> **Data extract**

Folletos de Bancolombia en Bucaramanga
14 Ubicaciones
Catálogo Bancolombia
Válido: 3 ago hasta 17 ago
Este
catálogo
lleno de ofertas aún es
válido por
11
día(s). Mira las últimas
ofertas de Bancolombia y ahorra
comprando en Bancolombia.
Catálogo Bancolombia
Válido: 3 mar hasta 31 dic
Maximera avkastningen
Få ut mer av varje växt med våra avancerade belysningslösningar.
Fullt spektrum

* * *

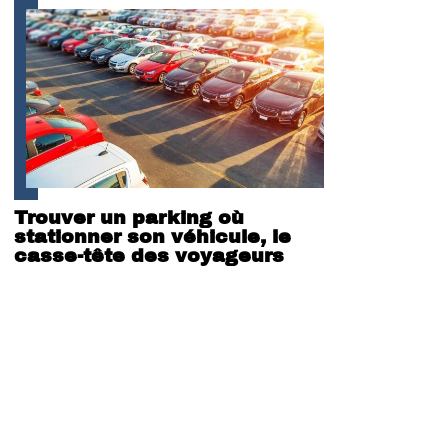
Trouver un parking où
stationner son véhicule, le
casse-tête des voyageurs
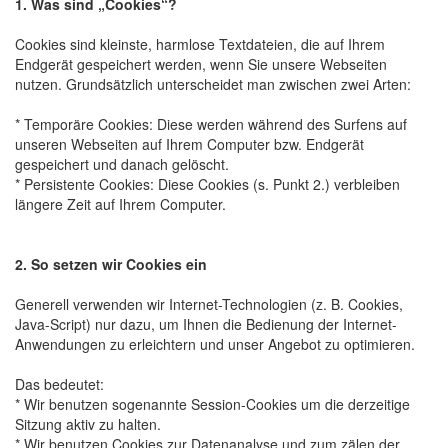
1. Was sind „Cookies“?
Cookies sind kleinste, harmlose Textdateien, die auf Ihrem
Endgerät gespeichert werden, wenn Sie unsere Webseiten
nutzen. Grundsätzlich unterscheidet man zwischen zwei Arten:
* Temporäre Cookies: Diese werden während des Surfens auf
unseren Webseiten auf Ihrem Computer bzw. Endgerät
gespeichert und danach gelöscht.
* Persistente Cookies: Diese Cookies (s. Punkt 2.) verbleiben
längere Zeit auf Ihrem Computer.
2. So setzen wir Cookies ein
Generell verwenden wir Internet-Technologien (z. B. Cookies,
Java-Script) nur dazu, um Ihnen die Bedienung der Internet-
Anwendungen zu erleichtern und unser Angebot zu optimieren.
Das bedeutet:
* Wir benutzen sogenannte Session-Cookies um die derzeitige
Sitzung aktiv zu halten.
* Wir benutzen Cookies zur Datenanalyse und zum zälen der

---

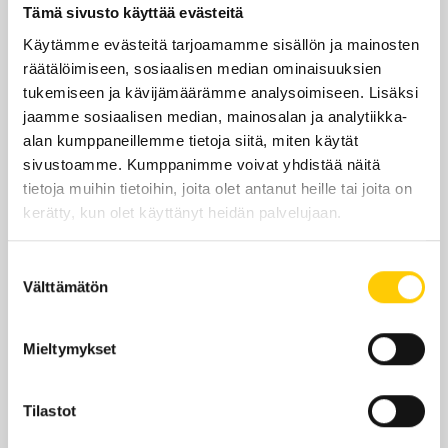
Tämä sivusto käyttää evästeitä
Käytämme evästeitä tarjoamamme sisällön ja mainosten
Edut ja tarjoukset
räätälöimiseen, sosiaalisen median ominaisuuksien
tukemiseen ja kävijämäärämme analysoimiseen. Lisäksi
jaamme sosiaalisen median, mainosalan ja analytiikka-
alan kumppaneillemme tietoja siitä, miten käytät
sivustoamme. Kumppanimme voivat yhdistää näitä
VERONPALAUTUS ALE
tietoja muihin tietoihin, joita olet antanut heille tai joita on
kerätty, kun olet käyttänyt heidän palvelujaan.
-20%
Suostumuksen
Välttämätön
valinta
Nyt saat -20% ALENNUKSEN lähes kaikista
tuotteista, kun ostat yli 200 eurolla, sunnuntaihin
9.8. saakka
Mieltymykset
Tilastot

> **Work required**
Reproduce the stretch of the rows above from the line containing "Trouver un parking où" through the line containing "casse-tête des voyageurs", keeping every character and line break unchanged.

> **Solved problem**
Trouver un parking où
stationner son véhicule, le
casse-tête des voyageurs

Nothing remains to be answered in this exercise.